Where the records below show the word "protein" in a line, please copy that line.

** Opening Records for the exercise block **

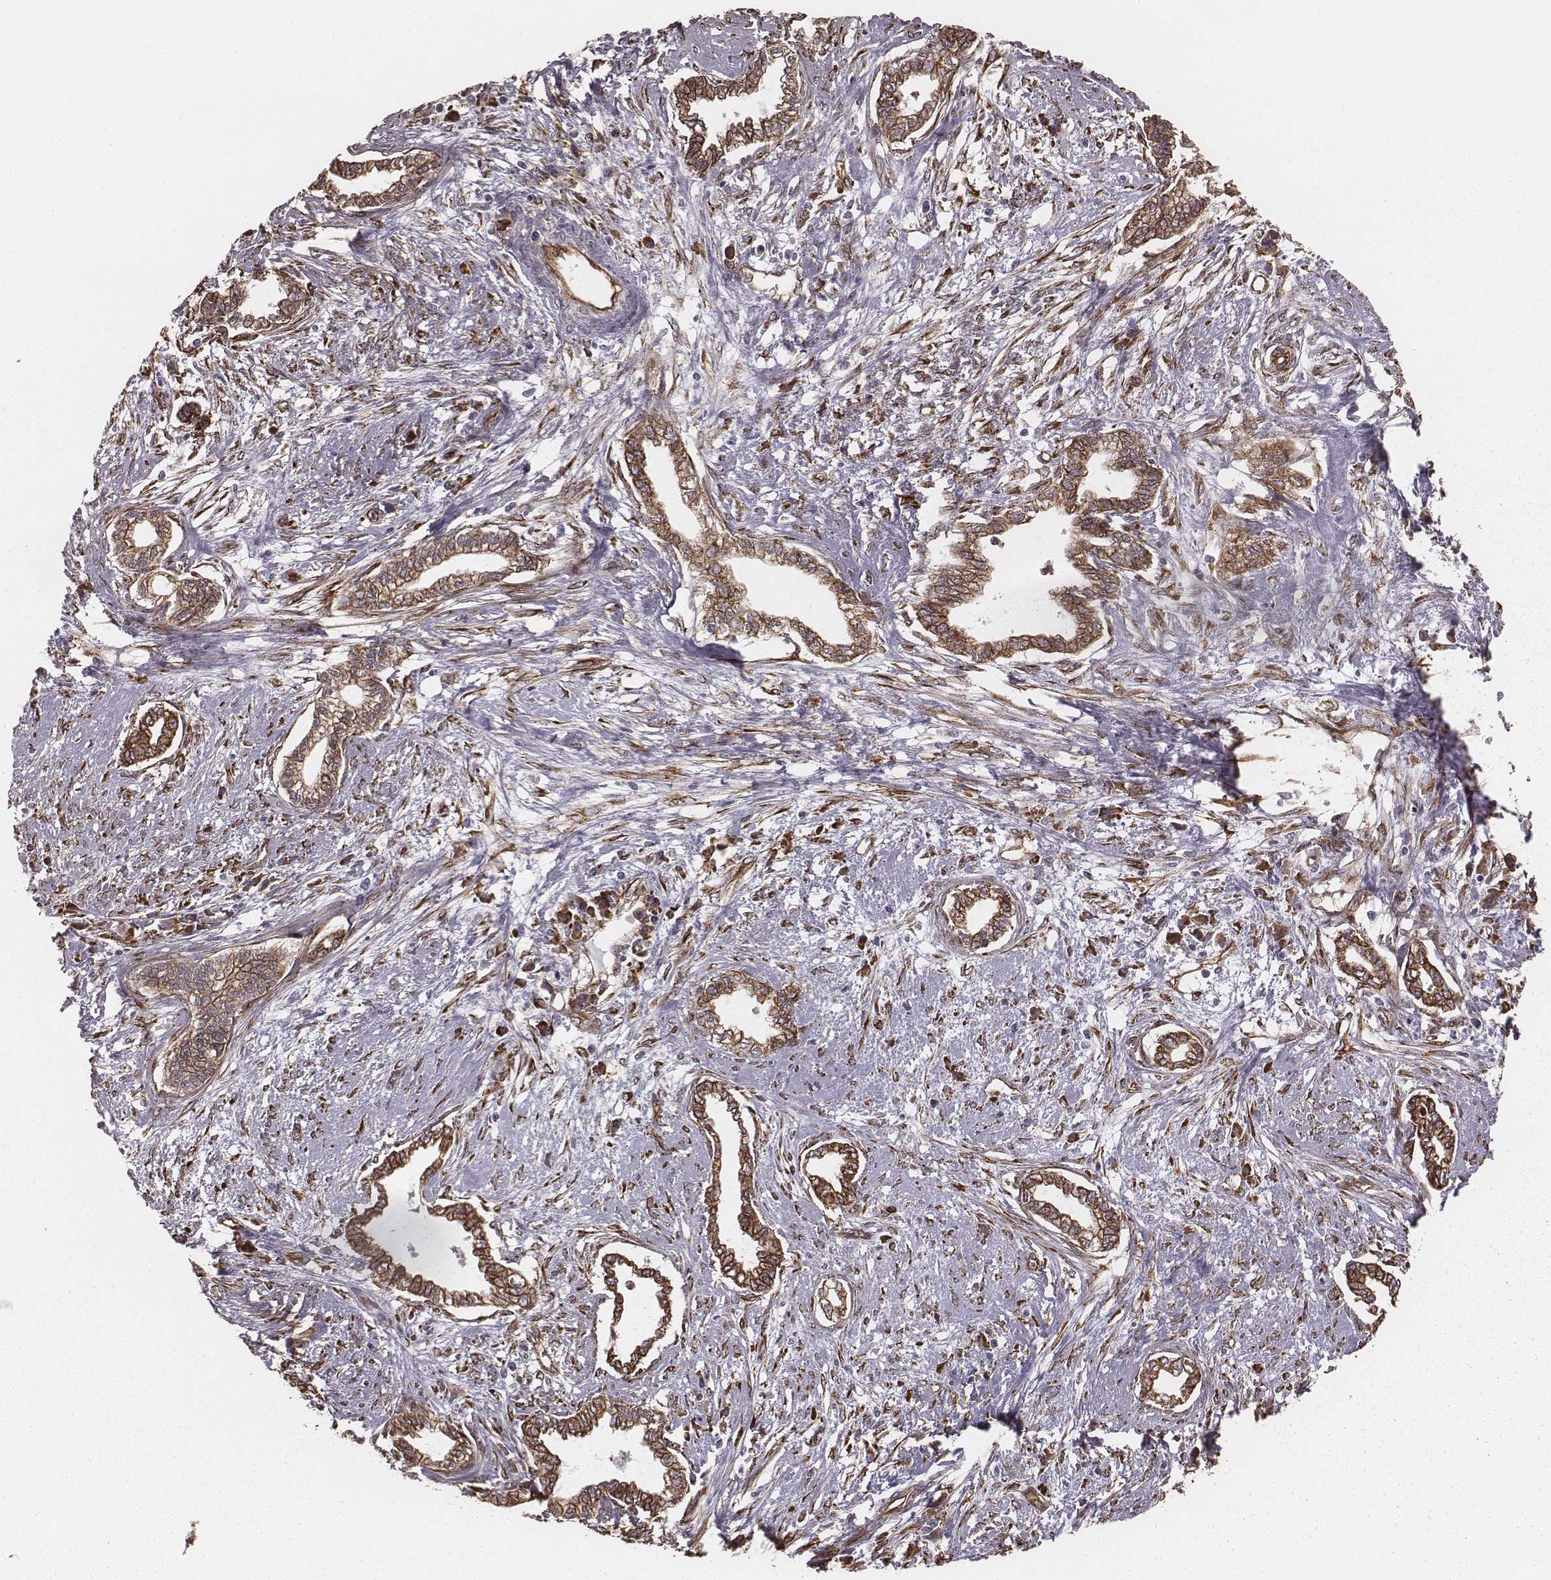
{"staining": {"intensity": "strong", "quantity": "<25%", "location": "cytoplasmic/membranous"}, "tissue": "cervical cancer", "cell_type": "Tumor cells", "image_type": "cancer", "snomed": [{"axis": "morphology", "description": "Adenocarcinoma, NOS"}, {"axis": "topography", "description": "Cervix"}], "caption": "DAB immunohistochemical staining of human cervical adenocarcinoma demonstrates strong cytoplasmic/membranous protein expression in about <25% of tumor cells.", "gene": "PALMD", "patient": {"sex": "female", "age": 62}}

** Closing Records for the exercise block **
** Opening Records for the exercise block **

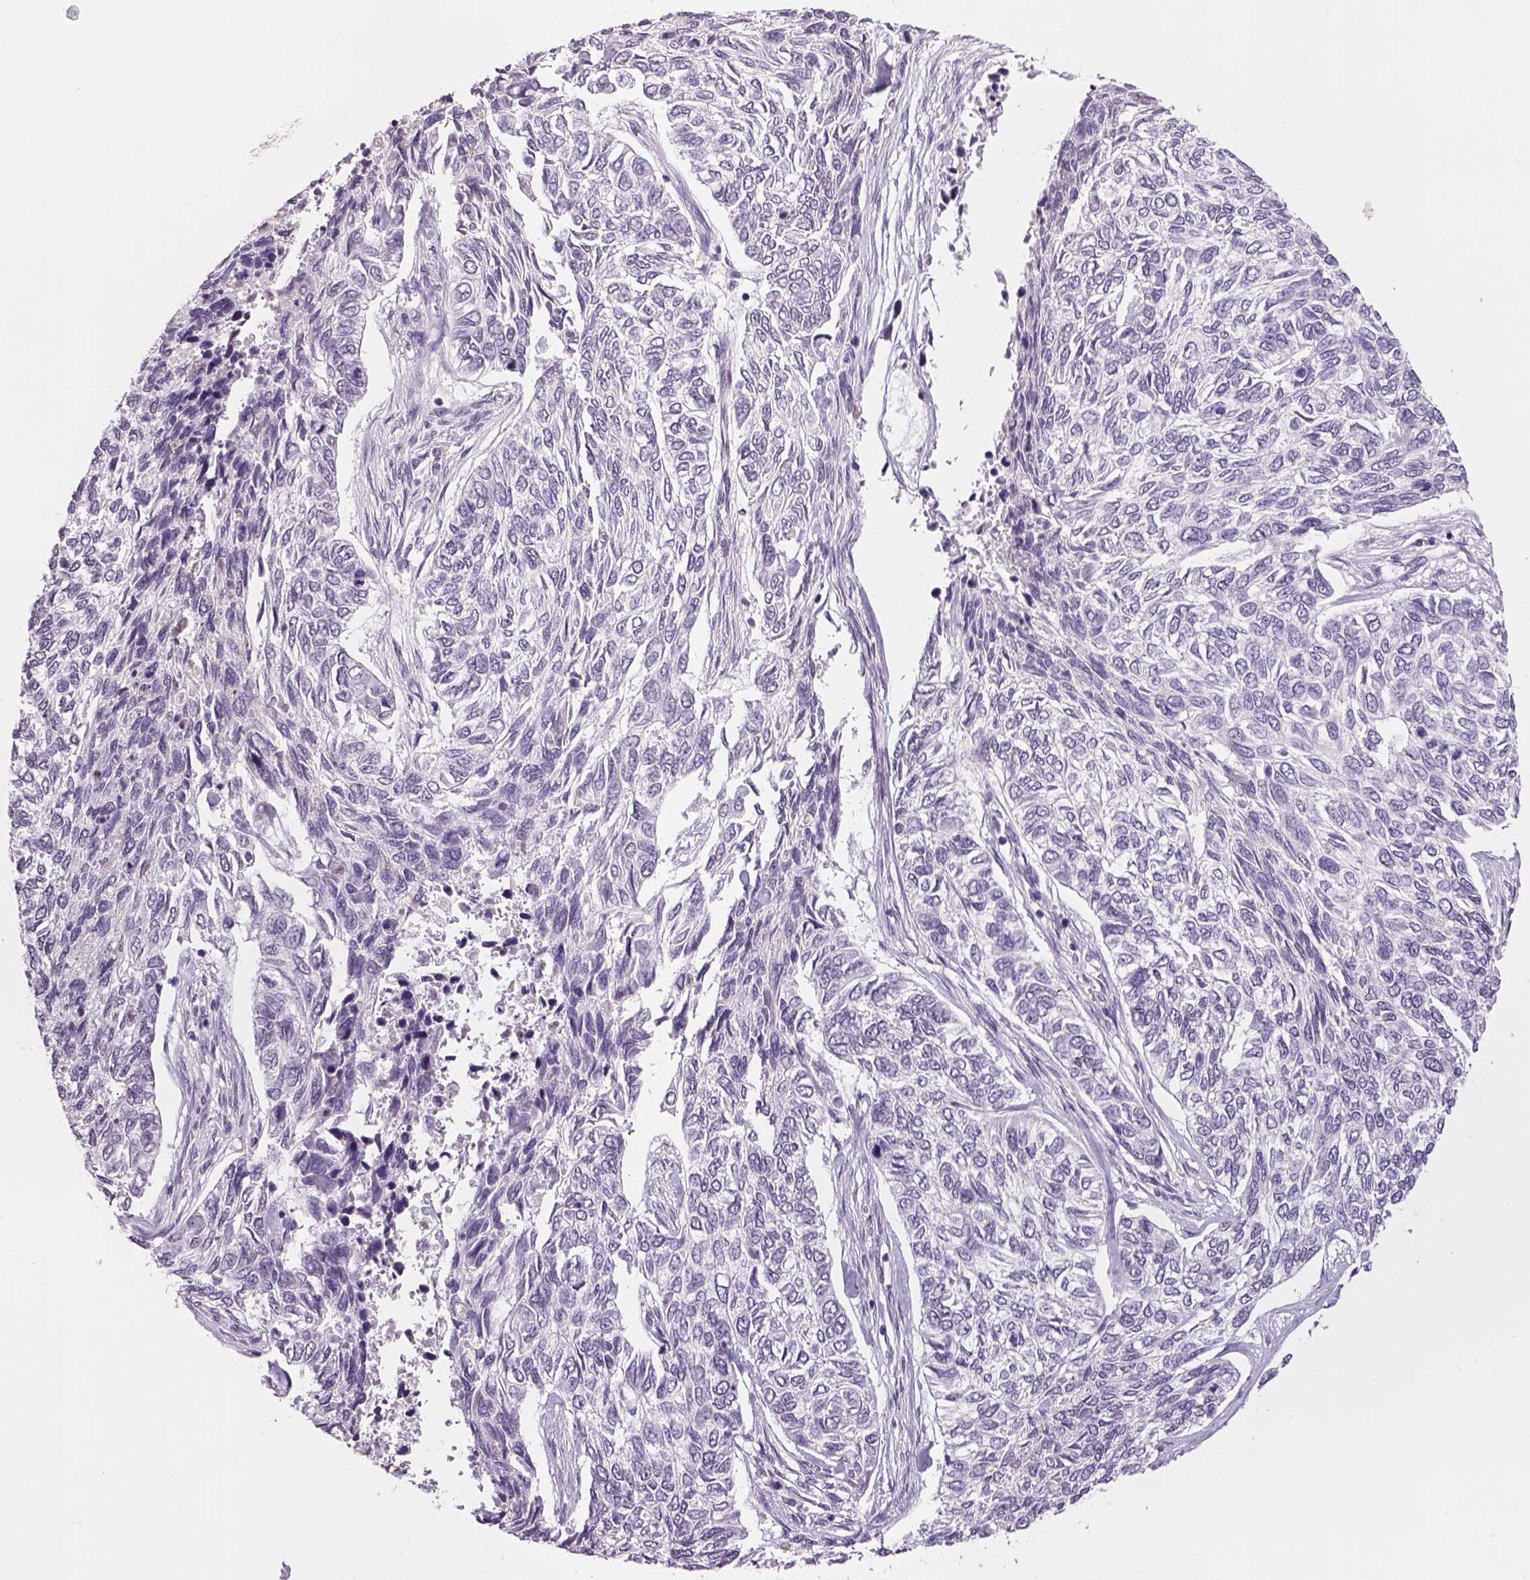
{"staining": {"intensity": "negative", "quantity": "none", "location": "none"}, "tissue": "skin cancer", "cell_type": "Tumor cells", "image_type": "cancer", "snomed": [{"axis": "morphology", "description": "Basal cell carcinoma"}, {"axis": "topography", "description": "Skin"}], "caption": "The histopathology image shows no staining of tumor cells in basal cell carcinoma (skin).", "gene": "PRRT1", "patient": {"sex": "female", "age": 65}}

** Closing Records for the exercise block **
** Opening Records for the exercise block **

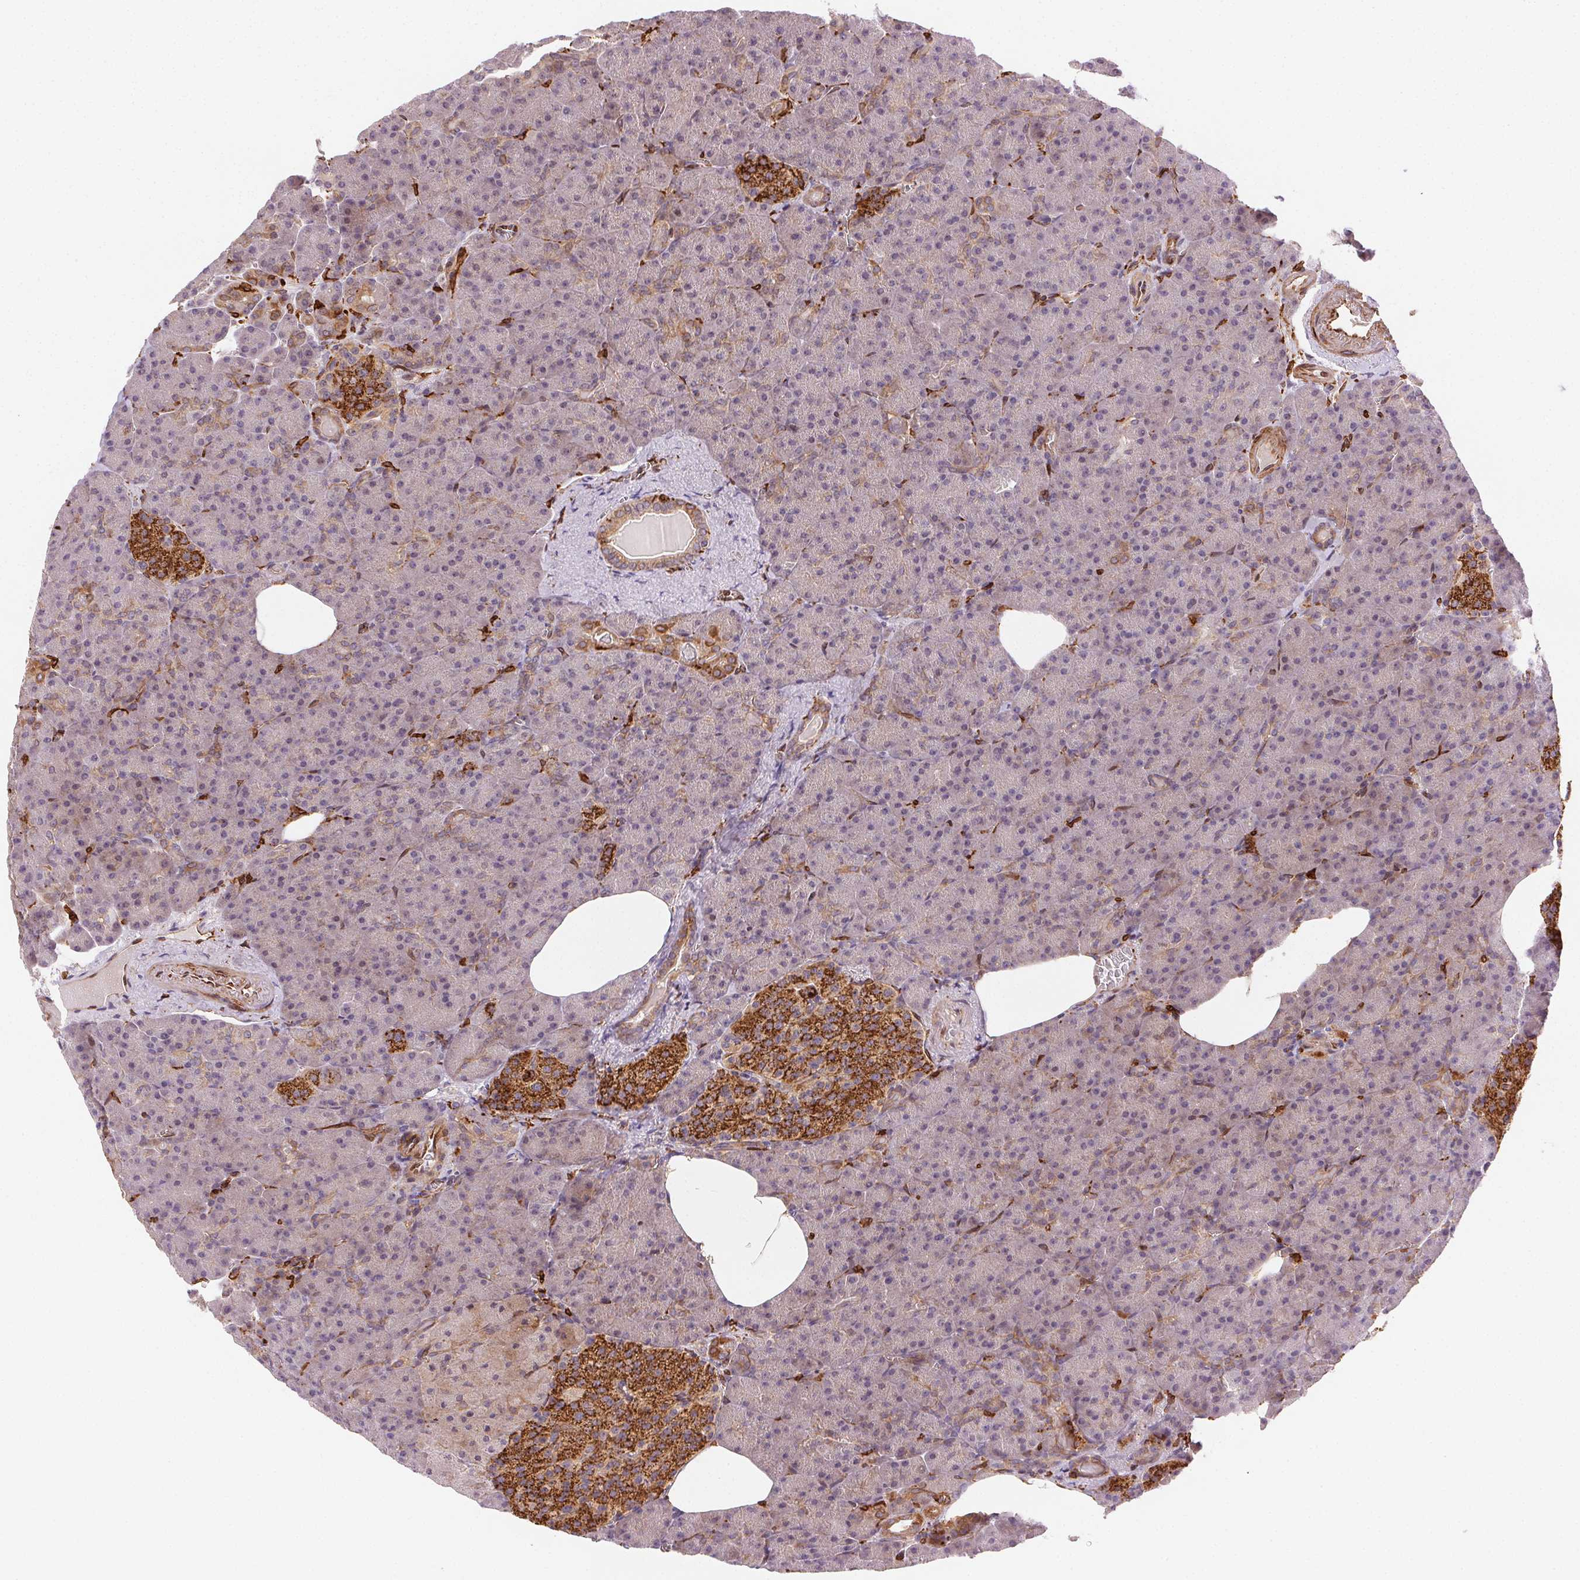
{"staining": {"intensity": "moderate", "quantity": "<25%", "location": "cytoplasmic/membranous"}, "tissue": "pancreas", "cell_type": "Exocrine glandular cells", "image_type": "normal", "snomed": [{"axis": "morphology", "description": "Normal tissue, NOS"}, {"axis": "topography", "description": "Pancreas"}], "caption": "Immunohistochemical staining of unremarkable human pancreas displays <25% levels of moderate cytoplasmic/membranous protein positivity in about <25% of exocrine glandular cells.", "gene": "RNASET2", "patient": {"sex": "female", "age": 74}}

** Closing Records for the exercise block **

### [Solution to this exercise]
{"staining": {"intensity": "strong", "quantity": "<25%", "location": "cytoplasmic/membranous"}, "tissue": "cervical cancer", "cell_type": "Tumor cells", "image_type": "cancer", "snomed": [{"axis": "morphology", "description": "Adenocarcinoma, NOS"}, {"axis": "topography", "description": "Cervix"}], "caption": "DAB immunohistochemical staining of human cervical adenocarcinoma demonstrates strong cytoplasmic/membranous protein expression in about <25% of tumor cells.", "gene": "PALMD", "patient": {"sex": "female", "age": 62}}
{"staining": {"intensity": "moderate", "quantity": "<25%", "location": "cytoplasmic/membranous"}, "tissue": "pancreas", "cell_type": "Exocrine glandular cells", "image_type": "normal", "snomed": [{"axis": "morphology", "description": "Normal tissue, NOS"}, {"axis": "topography", "description": "Pancreas"}], "caption": "Immunohistochemical staining of unremarkable human pancreas displays <25% levels of moderate cytoplasmic/membranous protein positivity in about <25% of exocrine glandular cells.", "gene": "RNASET2", "patient": {"sex": "female", "age": 74}}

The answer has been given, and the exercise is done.